**RECORDS SUPPLIED**
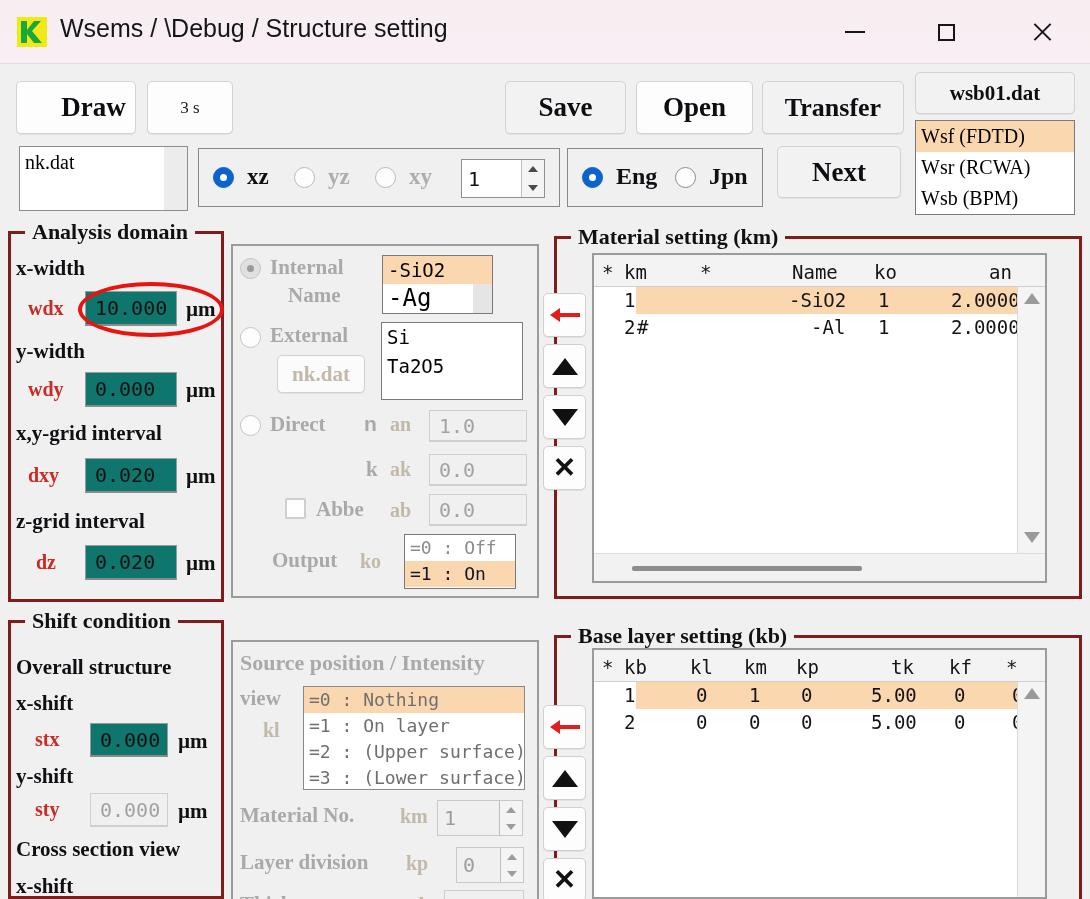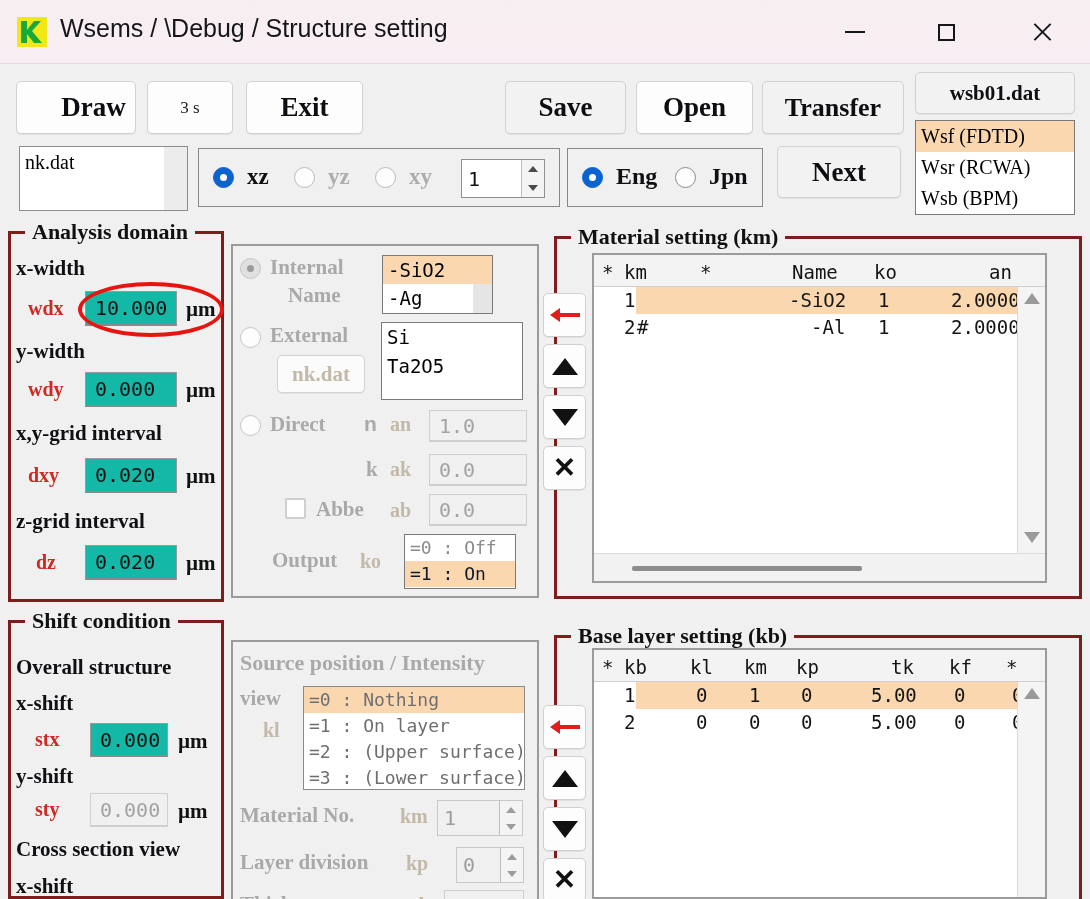--- a/index.html
+++ b/index.html
@@ -91,21 +91,21 @@
   }
   .radio.on {
     background: #0b63ce; border: 1px solid #0b63ce;
   }
   .radio.on:after {
     content:""; position: absolute; left: 6px; top: 6px;
     width: 7px; height: 7px; border-radius: 50%; background: #fff;
   }
   .radio.dim { border-color:#b9b9b9; }
   .fieldbox {
-    position: absolute; background: #14b8a6; border: 1px solid #9a9a9a;
+    position: absolute; background: #0f766e; border: 1px solid #9a9a9a;
     border-bottom: 2px solid #8a8a8a;
     font-family: "DejaVu Sans Mono", monospace;
     font-size: 20px; color: #111;
     display:flex; align-items:center; padding-left: 9px;
   }
   .fieldbox.disabled { background:#f0f0f0; color:#a2a2a2; border-color:#cfcfcf; border-bottom-color:#cfcfcf;}
   .unit {
     position: absolute; font-family: "Liberation Serif", serif;
     font-weight: bold; font-size: 21px; color: #111;
   }
@@ -251,21 +251,20 @@
     <div class="wbtn" id="btn-max">
         <span class="glyph"></span>
       </div>
     <div class="wbtn" id="btn-close">
         <span class="glyph"></span>
       </div>
   </div>
 
   <div class="tbtn" style="left:16px; top:81px; width:120px; height:53px; font-size:27px;padding-left:35px;">Draw</div>
   <div class="tbtn small" style="left:147px; top:81px; width:86px; height:53px;">3 s</div>
-  <div class="tbtn" style="left:246px; top:81px; width:117px; height:53px; font-size:27px;">Exit</div>
   <div class="tbtn grayish" style="left:505px; top:81px; width:121px; height:53px; font-size:27px;">Save</div>
   <div class="tbtn" style="left:636px; top:81px; width:117px; height:53px; font-size:27px;">Open</div>
   <div class="tbtn grayish" style="left:762px; top:81px; width:142px; height:53px; font-size:26px;">Transfer</div>
   <div class="tbtn grayish" style="left:915px; top:72px; width:160px; height:42px; font-size:21px;">wsb01.dat</div>
 
   <div class="listbox" style="left:915px; top:120px; width:160px; height:95px;">
     <div class="row hl" style="line-height:31px;">Wsf (FDTD)</div>
     <div class="row" style="line-height:31px;">Wsr (RCWA)</div>
     <div class="row" style="line-height:31px;">Wsb (BPM)</div>
   </div>
@@ -334,21 +333,21 @@
 
   <span class="radio dim" style="position:absolute;left:240px;top:258px;background:#e0e0e0;border-color:#c4c4c4;">
       <span style="position:absolute;left:6px;top:6px;width:7px;height:7px;border-radius:50%;background:#9b9b9b;"></span>
     </span>
   <div class="lbl-gray" style="left:270px;top:255px;">Internal</div>
   <div class="lbl-gray" style="left:288px;top:283px;">Name</div>
   <div class="listbox" style="left:382px;top:255px;width:111px;height:59px;border:1px solid #7a7a7a;">
     <div style="position:absolute;left:0;top:0;width:90px;height:57px;background:#fff;"></div>
     <div style="position:absolute;left:90px;top:0;width:21px;height:57px;background:#e5e5e5;"></div>
     <div class="row hl mono" style="position:relative;line-height:28px;font-size:19px;">-SiO2</div>
-    <div class="row mono" style="position:relative;line-height:28px;font-size:19px;">-Ag</div>
+    <div class="row mono" style="position:relative;line-height:28px;font-size:24px;">-Ag</div>
   </div>
 
   <span class="radio" style="position:absolute;left:240px;top:327px;border-color:#c4c4c4;"></span>
   <div class="lbl-gray" style="left:270px;top:323px;">External</div>
   <div class="tbtn" style="left:277px;top:355px;width:88px;height:38px;font-size:21px;color:#c3b9a8;background:#fbfbfb;">nk.dat</div>
   <div class="listbox" style="left:381px;top:322px;width:142px;height:78px;border:1px solid #7a7a7a;">
     <div class="row mono" style="line-height:29px;font-size:19px;">Si</div>
     <div class="row mono" style="line-height:29px;font-size:19px;">Ta2O5</div>
   </div>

**TRY IT**
Carry over each record above character for character, with the pictures left out.

**OUTPUT OF THE TASK**
--- a/index.html
+++ b/index.html
@@ -91,21 +91,21 @@
   }
   .radio.on {
     background: #0b63ce; border: 1px solid #0b63ce;
   }
   .radio.on:after {
     content:""; position: absolute; left: 6px; top: 6px;
     width: 7px; height: 7px; border-radius: 50%; background: #fff;
   }
   .radio.dim { border-color:#b9b9b9; }
   .fieldbox {
-    position: absolute; background: #14b8a6; border: 1px solid #9a9a9a;
+    position: absolute; background: #0f766e; border: 1px solid #9a9a9a;
     border-bottom: 2px solid #8a8a8a;
     font-family: "DejaVu Sans Mono", monospace;
     font-size: 20px; color: #111;
     display:flex; align-items:center; padding-left: 9px;
   }
   .fieldbox.disabled { background:#f0f0f0; color:#a2a2a2; border-color:#cfcfcf; border-bottom-color:#cfcfcf;}
   .unit {
     position: absolute; font-family: "Liberation Serif", serif;
     font-weight: bold; font-size: 21px; color: #111;
   }
@@ -251,21 +251,20 @@
     <div class="wbtn" id="btn-max">
         <span class="glyph"></span>
       </div>
     <div class="wbtn" id="btn-close">
         <span class="glyph"></span>
       </div>
   </div>
 
   <div class="tbtn" style="left:16px; top:81px; width:120px; height:53px; font-size:27px;padding-left:35px;">Draw</div>
   <div class="tbtn small" style="left:147px; top:81px; width:86px; height:53px;">3 s</div>
-  <div class="tbtn" style="left:246px; top:81px; width:117px; height:53px; font-size:27px;">Exit</div>
   <div class="tbtn grayish" style="left:505px; top:81px; width:121px; height:53px; font-size:27px;">Save</div>
   <div class="tbtn" style="left:636px; top:81px; width:117px; height:53px; font-size:27px;">Open</div>
   <div class="tbtn grayish" style="left:762px; top:81px; width:142px; height:53px; font-size:26px;">Transfer</div>
   <div class="tbtn grayish" style="left:915px; top:72px; width:160px; height:42px; font-size:21px;">wsb01.dat</div>
 
   <div class="listbox" style="left:915px; top:120px; width:160px; height:95px;">
     <div class="row hl" style="line-height:31px;">Wsf (FDTD)</div>
     <div class="row" style="line-height:31px;">Wsr (RCWA)</div>
     <div class="row" style="line-height:31px;">Wsb (BPM)</div>
   </div>
@@ -334,21 +333,21 @@
 
   <span class="radio dim" style="position:absolute;left:240px;top:258px;background:#e0e0e0;border-color:#c4c4c4;">
       <span style="position:absolute;left:6px;top:6px;width:7px;height:7px;border-radius:50%;background:#9b9b9b;"></span>
     </span>
   <div class="lbl-gray" style="left:270px;top:255px;">Internal</div>
   <div class="lbl-gray" style="left:288px;top:283px;">Name</div>
   <div class="listbox" style="left:382px;top:255px;width:111px;height:59px;border:1px solid #7a7a7a;">
     <div style="position:absolute;left:0;top:0;width:90px;height:57px;background:#fff;"></div>
     <div style="position:absolute;left:90px;top:0;width:21px;height:57px;background:#e5e5e5;"></div>
     <div class="row hl mono" style="position:relative;line-height:28px;font-size:19px;">-SiO2</div>
-    <div class="row mono" style="position:relative;line-height:28px;font-size:19px;">-Ag</div>
+    <div class="row mono" style="position:relative;line-height:28px;font-size:24px;">-Ag</div>
   </div>
 
   <span class="radio" style="position:absolute;left:240px;top:327px;border-color:#c4c4c4;"></span>
   <div class="lbl-gray" style="left:270px;top:323px;">External</div>
   <div class="tbtn" style="left:277px;top:355px;width:88px;height:38px;font-size:21px;color:#c3b9a8;background:#fbfbfb;">nk.dat</div>
   <div class="listbox" style="left:381px;top:322px;width:142px;height:78px;border:1px solid #7a7a7a;">
     <div class="row mono" style="line-height:29px;font-size:19px;">Si</div>
     <div class="row mono" style="line-height:29px;font-size:19px;">Ta2O5</div>
   </div>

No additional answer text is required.